## Task
For the entries below, return the line holding "right front paw: (26, 182)" together with all lines after it, unchanged, and leave every picture out.

╔══

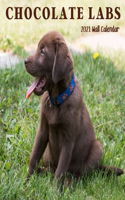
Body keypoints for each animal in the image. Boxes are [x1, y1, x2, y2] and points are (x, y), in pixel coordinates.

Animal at [24, 30, 123, 189]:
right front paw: (26, 182)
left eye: (43, 51)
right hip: (47, 154)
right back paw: (41, 171)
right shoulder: (42, 130)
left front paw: (54, 191)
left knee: (79, 175)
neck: (56, 101)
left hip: (97, 148)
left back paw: (69, 183)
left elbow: (61, 170)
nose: (25, 61)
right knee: (51, 169)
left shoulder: (68, 140)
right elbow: (33, 157)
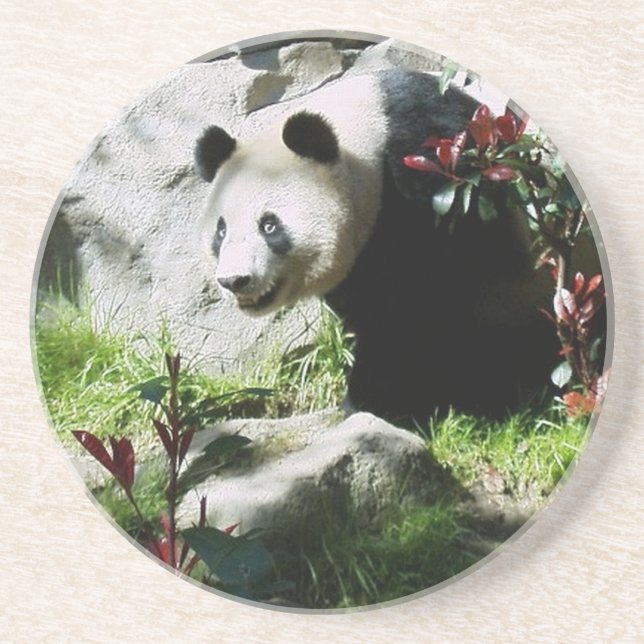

╚══

## Output for this exercise
right front paw: (26, 182)
left eye: (43, 51)
right hip: (47, 154)
right back paw: (41, 171)
right shoulder: (42, 130)
left front paw: (54, 191)
left knee: (79, 175)
neck: (56, 101)
left hip: (97, 148)
left back paw: (69, 183)
left elbow: (61, 170)
nose: (25, 61)
right knee: (51, 169)
left shoulder: (68, 140)
right elbow: (33, 157)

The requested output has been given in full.